Fast-first mutation testing for pytest. Speed that makes mutation testing practical for everyday TDD.
Let the gremlins loose. See which ones survive.
- Speed-First Architecture - Mutation switching eliminates file I/O and module reloads. Run gremlins in seconds, not hours.
- Native pytest Integration - Zero configuration to start. Just add
--gremlinsto your pytest command. - Coverage-Guided Selection - Only runs tests that actually cover the mutated code. 10-100x fewer test executions in well-modularized codebases.
- Incremental Caching - Results cached by content hash. Unchanged code skips re-testing entirely.
- Parallel Execution - Distribute gremlins across CPU cores for linear speedup.
# Install
pip install pytest-gremlins
# Run mutation testing
pytest --gremlinsThat's it. pytest-gremlins will instrument your code, release the gremlins, and report which ones your tests zapped (good!) and which survived (test gaps!).
Code coverage lies. It tells you what code your tests execute, but not whether your tests would catch bugs.

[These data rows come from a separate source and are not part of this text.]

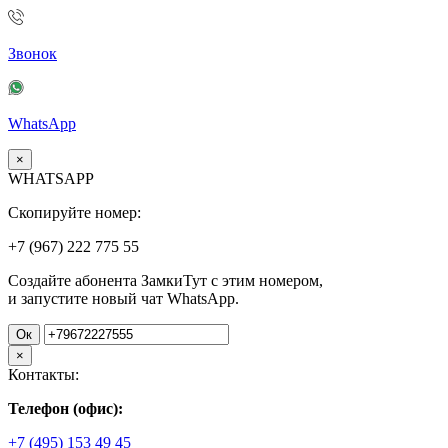
Звонок
WhatsApp
×
WHATSAPP
Скопируйте номер:
+7 (967)
222
775
55
Создайте абонента ЗамкиТут с этим номером,
и запустите новый чат WhatsApp.
Ок
×
Контакты:
Телефон (офис):
+7 (495) 153 49 45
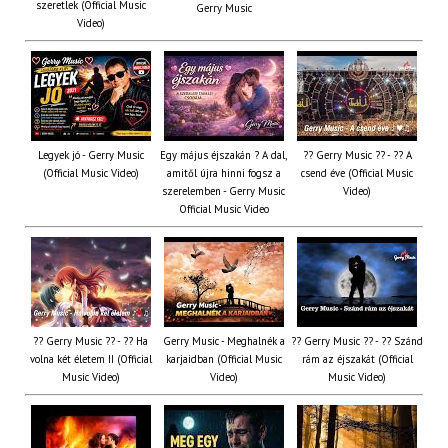
szeretlek (Official Music
Gerry Music
Video)
Legyek jó - Gerry Music
Egy május éjszakán ? A dal,
?? Gerry Music ?? - ?? A
(Official Music Video)
amitől újra hinni fogsz a
csend éve (Official Music
szerelemben - Gerry Music
Video)
Official Music Video
?? Gerry Music ?? - ?? Ha
Gerry Music - Meghalnék a
?? Gerry Music ?? - ?? Szánd
volna két életem II (Official
karjaidban (Official Music
rám az éjszakát (Official
Music Video)
Video)
Music Video)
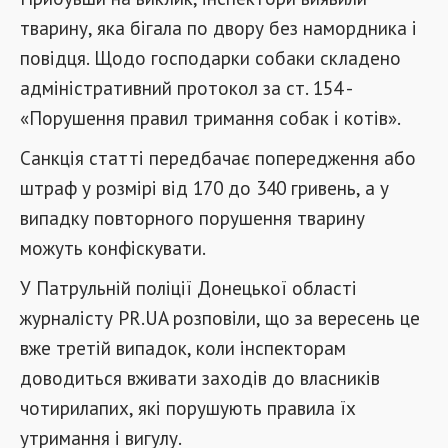
тварину, яка бігала по двору без намордника і
повідця. Щодо господарки собаки складено
адміністративний протокол за ст. 154 -
«Порушення правил тримання собак і котів».
Санкція статті передбачає попередження або
штраф у розмірі від 170 до 340 гривень, а у
випадку повторного порушення тварину
можуть конфіскувати.
У Патрульній поліції Донецької області
журналісту PR.UA розповіли, що за вересень це
вже третій випадок, коли інспекторам
доводиться вживати заходів до власників
чотирилапих, які порушують правила їх
утримання і вигулу.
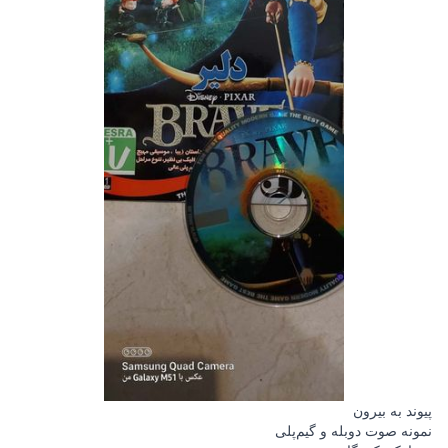
پیوند به بیرون
نمونه صوت دوبله و گیم‌پلی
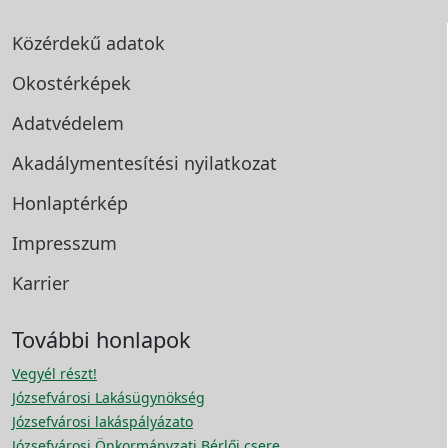
Közérdekű adatok
Okostérképek
Adatvédelem
Akadálymentesítési
nyilatkozat
Honlaptérkép
Impresszum
Karrier
További honlapok
Vegyél részt!
Józsefvárosi Lakásügynökség
Józsefvárosi lakáspályázato
Józsefvárosi Önkormányzati Bérlői csere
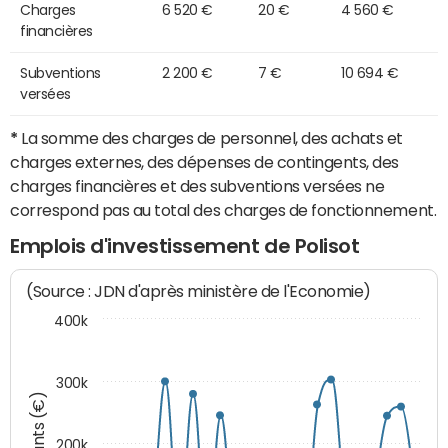
Charges
6 520 €
20 €
4 560 €
financières
Subventions
2 200 €
7 €
10 694 €
versées
*
La somme des charges de personnel, des achats et
charges externes, des dépenses de contingents, des
charges financières et des subventions versées ne
correspond pas au total des charges de fonctionnement.
Emplois d'investissement de Polisot
(Source : JDN d'après ministère de l'Economie)
400k
300k
Montants (€)
200k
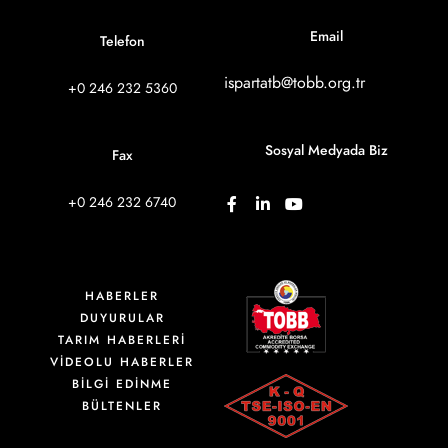
Email
Telefon
ispartatb@tobb.org.tr
+0 246 232 5360
Sosyal Medyada Biz
Fax
+0 246 232 6740
HABERLER
DUYURULAR
TARIM HABERLERİ
VIDEOLU HABERLER
BİLGİ EDİNME
BÜLTENLER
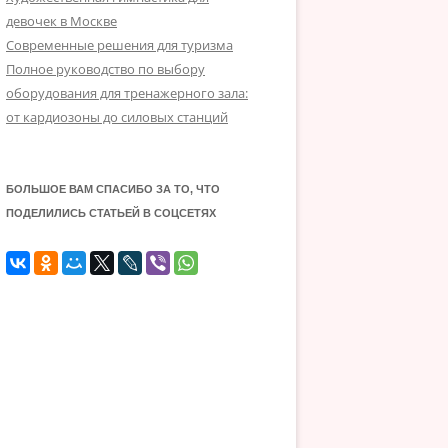
девочек в Москве
Современные решения для туризма
Полное руководство по выбору
оборудования для тренажерного зала:
от кардиозоны до силовых станций
БОЛЬШОЕ ВАМ СПАСИБО ЗА ТО, ЧТО
ПОДЕЛИЛИСЬ СТАТЬЕЙ В СОЦСЕТЯХ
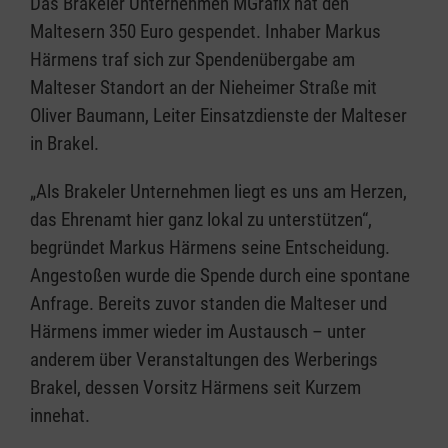
Das Brakeler Unternehmen MGrafix hat den
Maltesern 350 Euro gespendet. Inhaber Markus
Härmens traf sich zur Spendenübergabe am
Malteser Standort an der Nieheimer Straße mit
Oliver Baumann, Leiter Einsatzdienste der Malteser
in Brakel.
„Als Brakeler Unternehmen liegt es uns am Herzen,
das Ehrenamt hier ganz lokal zu unterstützen“,
begründet Markus Härmens seine Entscheidung.
Angestoßen wurde die Spende durch eine spontane
Anfrage. Bereits zuvor standen die Malteser und
Härmens immer wieder im Austausch – unter
anderem über Veranstaltungen des Werberings
Brakel, dessen Vorsitz Härmens seit Kurzem
innehat.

Mutation testing answers a harder question: If I introduce a bug, will my tests fail?
| Tool | Limitation |
|---|---|
| mutmut | Single-threaded by default, no incremental analysis |
| Cosmic Ray | Complex setup; distributed mode requires Celery |
| MutPy | Unmaintained (last update 2019), Python 3.4-3.7 only |
| mutatest | Unmaintained (last update 2022) |
pytest-gremlins is fast because of how it works, not just parallelization:
- Mutation Switching - Instrument once, toggle mutations via environment variable
- Coverage Guidance - Only run tests that cover the mutated code
- Incremental Analysis - Skip unchanged code on repeat runs
- Parallel Execution - Safe parallelization with no shared state
Benchmarked against mutmut on a synthetic project:
| Mode | Time | vs mutmut | Speedup |
|---|---|---|---|
--gremlins (sequential) |
17.79s | 14.90s | 0.84x (see note) |
--gremlins --gremlin-parallel |
3.99s | 14.90s | 3.73x faster |
--gremlins --gremlin-parallel --gremlin-cache |
1.08s | 14.90s | 13.82x faster |
Key findings:
- Sequential mode is slower due to subprocess isolation overhead; detailed profiling shows 1.7x slower on small targets
- Parallel mode delivers 3.73x speedup over mutmut
- With caching, subsequent runs are 13.82x faster
- pytest-gremlins found 117 mutations vs mutmut's 86, with 98% kill rate vs 86%
================== pytest-gremlins mutation report ==================
Zapped: 142 gremlins (85%)
Survived: 18 gremlins (11%)
Timeout: 5 gremlins (3%)
Error: 2 gremlins (1%)
Top surviving gremlins:
src/auth.py:42 >= -> > (comparison)
src/utils.py:17 + -> - (arithmetic)
src/api.py:88 True -> False (boolean)
Run with --gremlin-report=html for detailed report.
=====================================================================
Timeout and Error categories are only shown when their count is greater than zero.
# With pip
pip install pytest-gremlins
# With uv
uv add pytest-gremlins
# With poetry
poetry add pytest-gremlinsRequires Python 3.11+
Zero configuration required for most projects. The plugin auto-discovers source paths from your
pyproject.toml setuptools config (e.g., [tool.setuptools.packages.find]). If auto-discovery
doesn't find your code, configure paths explicitly:
[tool.pytest-gremlins]
# Operators to use (default: all)
operators = ["comparison", "arithmetic", "boolean"]
# Paths to mutate (optional -- auto-discovered from setuptools metadata)
paths = ["src"]
# Patterns to exclude
exclude = ["**/migrations/*", "**/test_*"]
# Minimum mutation score to pass
min_score = 80We use Gremlins movie references as our domain language:
| Traditional Term | Gremlin Term | Meaning |
|---|---|---|
| Original code | Mogwai | Your clean, untouched source code |
| Start mutation testing | Feed after midnight | Begin the mutation process |
| Mutant | Gremlin | A mutation injected into your code |
| Kill mutant | Zap | Your test caught the mutation |
| Surviving mutant | Survivor | Mutation your tests missed |
Full documentation: pytest-gremlins.readthedocs.io
- pytest-test-categories - Enforce Google test size standards in Python
- dioxide - Rust-backed dependency injection for Python
Contributions welcome! See our Contributing Guide.
This project uses strict TDD discipline with BDD/Gherkin scenarios. All contributions must include tests written before implementation.
Note on code coverage: We target 69% coverage due to inherent limitations in measuring pytest plugins (import timing, subprocess execution). See CONTRIBUTING.md for details.
MIT License. See LICENSE.
See CHANGELOG.md for release history.